List of companies that will drop health insurance under ObamaCare spreads to include a quasi-public entity, the Fairfax County Water Authority

But that paled in comparison to then-Speaker of the House Nancy Pelosi’s inadvertent admission. Referring to Obamacare, which was the size of multiple telephone books and whose contents were a mystery to most everyone, she famously said, “We have to pass the bill so you can find out what’s in it.”

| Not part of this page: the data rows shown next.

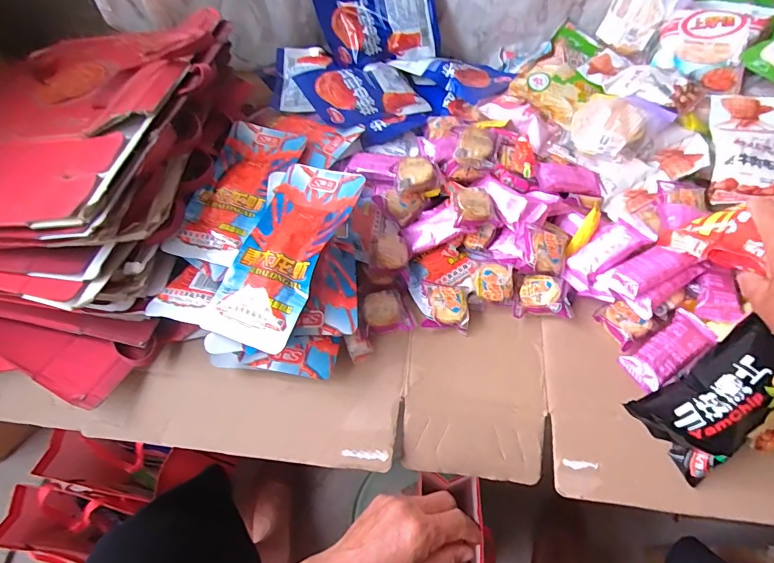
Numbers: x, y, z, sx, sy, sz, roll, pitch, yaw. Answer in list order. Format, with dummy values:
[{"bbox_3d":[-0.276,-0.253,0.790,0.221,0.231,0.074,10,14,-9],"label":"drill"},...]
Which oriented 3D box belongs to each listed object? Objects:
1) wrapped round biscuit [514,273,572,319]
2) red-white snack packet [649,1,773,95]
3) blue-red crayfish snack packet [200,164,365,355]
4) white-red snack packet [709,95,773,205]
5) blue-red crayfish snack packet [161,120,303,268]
[{"bbox_3d":[0.167,0.016,0.454,0.055,0.021,0.050,5,56,5],"label":"wrapped round biscuit"},{"bbox_3d":[0.407,-0.301,0.530,0.108,0.104,0.018,22,15,19],"label":"red-white snack packet"},{"bbox_3d":[-0.101,-0.034,0.417,0.097,0.014,0.199,14,66,21],"label":"blue-red crayfish snack packet"},{"bbox_3d":[0.417,-0.156,0.487,0.075,0.019,0.146,15,75,11],"label":"white-red snack packet"},{"bbox_3d":[-0.171,-0.108,0.485,0.095,0.023,0.199,12,57,9],"label":"blue-red crayfish snack packet"}]

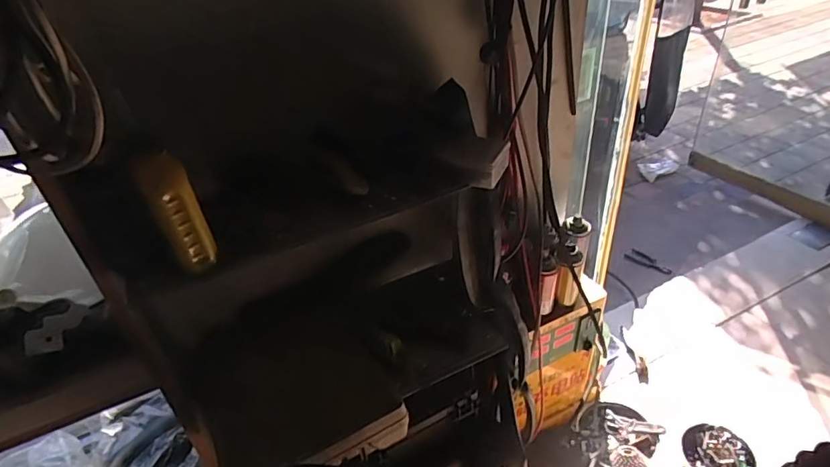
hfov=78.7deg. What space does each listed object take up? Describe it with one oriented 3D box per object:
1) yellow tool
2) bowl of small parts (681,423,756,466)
[{"bbox_3d":[-0.263,-0.017,0.574,0.046,0.138,0.034,-19,38,-18],"label":"yellow tool"},{"bbox_3d":[0.849,0.630,1.431,0.163,0.069,0.169,-4,36,3],"label":"bowl of small parts"}]

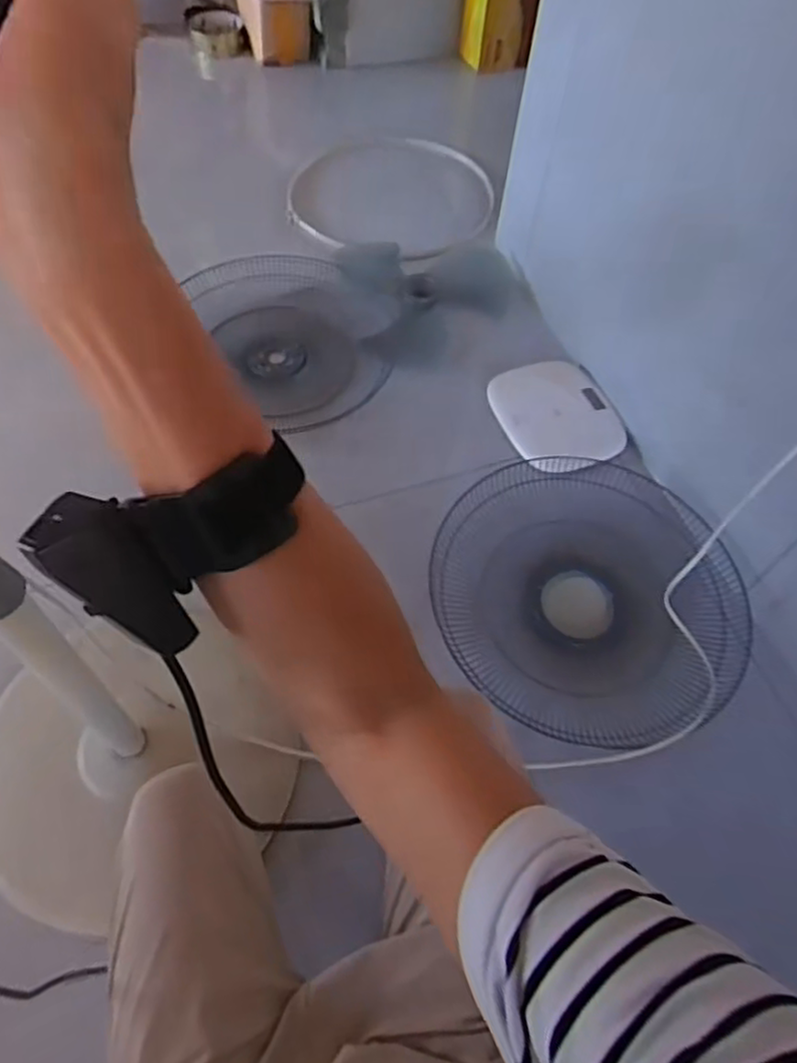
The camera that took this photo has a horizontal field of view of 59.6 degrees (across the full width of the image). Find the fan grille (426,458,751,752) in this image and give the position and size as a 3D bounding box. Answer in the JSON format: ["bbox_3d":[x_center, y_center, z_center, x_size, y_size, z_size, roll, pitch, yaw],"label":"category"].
[{"bbox_3d":[0.274,0.082,1.023,0.442,0.074,0.467,7,58,1],"label":"fan grille"}]

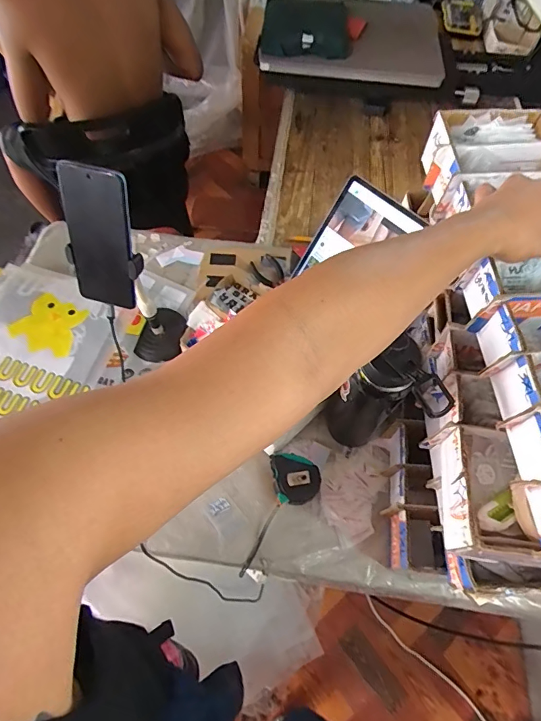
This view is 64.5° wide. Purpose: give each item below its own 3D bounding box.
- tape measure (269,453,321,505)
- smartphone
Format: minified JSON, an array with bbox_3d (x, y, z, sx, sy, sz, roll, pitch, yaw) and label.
[{"bbox_3d":[0.039,0.179,0.650,0.073,0.042,0.071,-2,62,-3],"label":"tape measure"},{"bbox_3d":[-0.201,-0.138,0.503,0.076,0.172,0.012,14,44,4],"label":"smartphone"}]

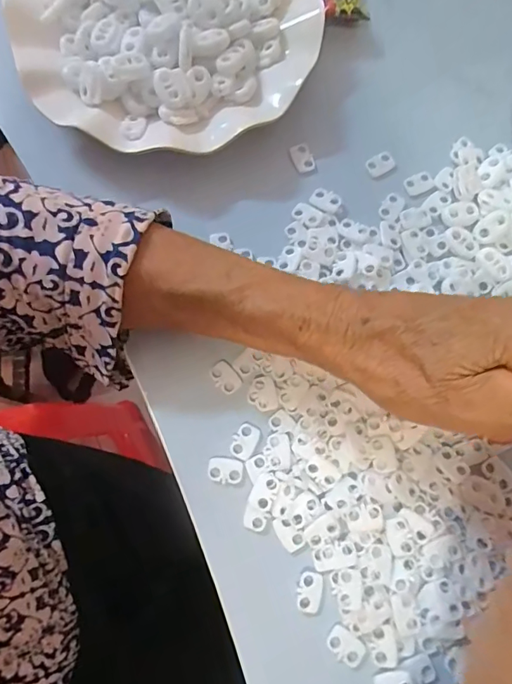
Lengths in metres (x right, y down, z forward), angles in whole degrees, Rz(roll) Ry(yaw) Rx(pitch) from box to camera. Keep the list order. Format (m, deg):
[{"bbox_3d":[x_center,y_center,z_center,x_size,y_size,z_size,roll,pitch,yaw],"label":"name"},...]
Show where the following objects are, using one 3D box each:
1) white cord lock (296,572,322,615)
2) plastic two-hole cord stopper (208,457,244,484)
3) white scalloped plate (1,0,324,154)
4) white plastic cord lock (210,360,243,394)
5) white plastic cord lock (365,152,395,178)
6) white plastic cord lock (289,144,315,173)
[{"bbox_3d":[0.027,0.124,0.232,0.012,0.004,0.019,4,75,2],"label":"white cord lock"},{"bbox_3d":[-0.016,0.067,0.247,0.018,0.004,0.013,4,75,2],"label":"plastic two-hole cord stopper"},{"bbox_3d":[-0.054,-0.195,0.295,0.179,0.043,0.172,0,75,1],"label":"white scalloped plate"},{"bbox_3d":[-0.017,0.020,0.259,0.013,0.004,0.018,-35,77,-8],"label":"white plastic cord lock"},{"bbox_3d":[0.077,-0.110,0.291,0.018,0.004,0.012,-31,77,-7],"label":"white plastic cord lock"},{"bbox_3d":[0.028,-0.113,0.291,0.013,0.004,0.019,-19,76,-4],"label":"white plastic cord lock"}]

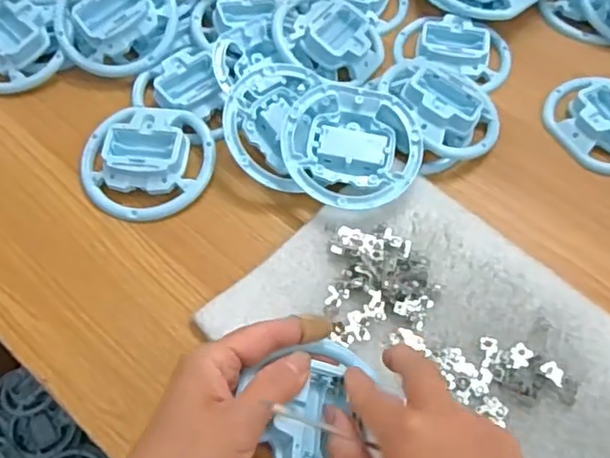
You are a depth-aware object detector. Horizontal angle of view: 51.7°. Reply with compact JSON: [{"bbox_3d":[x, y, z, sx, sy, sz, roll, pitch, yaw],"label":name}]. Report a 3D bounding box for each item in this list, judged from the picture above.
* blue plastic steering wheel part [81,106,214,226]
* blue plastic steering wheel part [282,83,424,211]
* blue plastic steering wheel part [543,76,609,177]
[{"bbox_3d":[-0.123,-0.059,0.494,0.102,0.030,0.099,0,59,0],"label":"blue plastic steering wheel part"},{"bbox_3d":[0.036,-0.062,0.483,0.103,0.026,0.098,0,59,0],"label":"blue plastic steering wheel part"},{"bbox_3d":[0.253,-0.090,0.527,0.084,0.021,0.103,-33,64,-19],"label":"blue plastic steering wheel part"}]

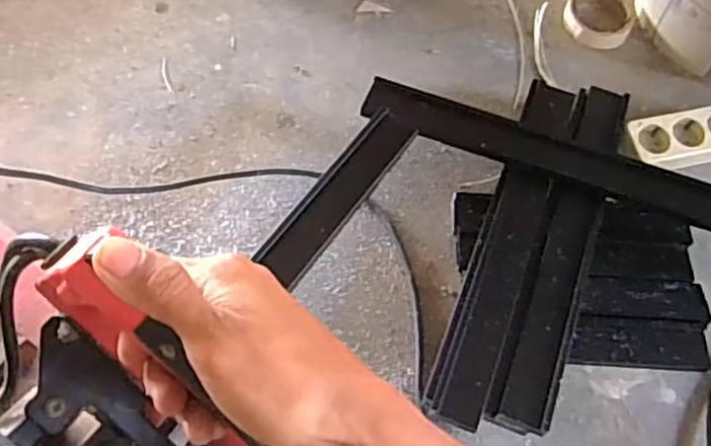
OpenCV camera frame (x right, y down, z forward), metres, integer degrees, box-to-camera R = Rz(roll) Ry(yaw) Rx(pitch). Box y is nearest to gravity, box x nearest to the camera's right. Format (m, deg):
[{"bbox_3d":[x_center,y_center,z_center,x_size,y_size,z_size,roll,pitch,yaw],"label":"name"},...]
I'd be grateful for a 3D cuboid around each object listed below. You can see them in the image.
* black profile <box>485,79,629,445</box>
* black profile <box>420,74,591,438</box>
[{"bbox_3d":[0.220,0.013,0.718,0.060,0.022,0.418,20,61,8],"label":"black profile"},{"bbox_3d":[0.163,0.011,0.716,0.058,0.021,0.416,20,61,8],"label":"black profile"}]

Pro-abortion House Minority Leader Nancy Pelosi and Pro-abortion President Barack Obama
As ObamaCare continues its rollout, we are finding out more and more about what exactly is in the “Affordable Health Care Act.” And the number and types of critics continues to grow.
Also on Wednesday’s Jennifer Popik, JD, did an excellent job unspooling the truth behind the impact of the massive ObamaCare tax on most health insurance plans (see “Obamacare tax on health insurance will affect most plans over time, reducing healthcare”). Her post is very much worth reading.
Less than 24 hours later we read this in today’s Washington Post: “Fairfax utility: Obamacare will likely lead to dropped coverage.” Fairfax is a city just south of Washington, DC, and the utility referred to is the Fairfax County Water Authority.
To her credit Post reporter Laura Vozzella pulls no punches and refuses to adopt the Obama administration line—that health insurance policies that are not as parsimonious as ObamaCare wants can be derisively mischaracterized as “Cadillac” plans.
The heart of the letter, written by Burton Jay Rubin, chairman of the authority’s government relations committee, is that if the “Cadillac Tax” takes place as planned in 2018 [a 40% excise tax on insurers], the authority “will likely drop insurance coverage for its nearly 400 employees,” Vozzella writes.
“[I]t is irrefutable that the ACA is fatally flawed,” wrote Rubin. “If it is intended to make health care coverage available to those who do not have it, it does so only by jeopardizing the coverage earned by those who have it.”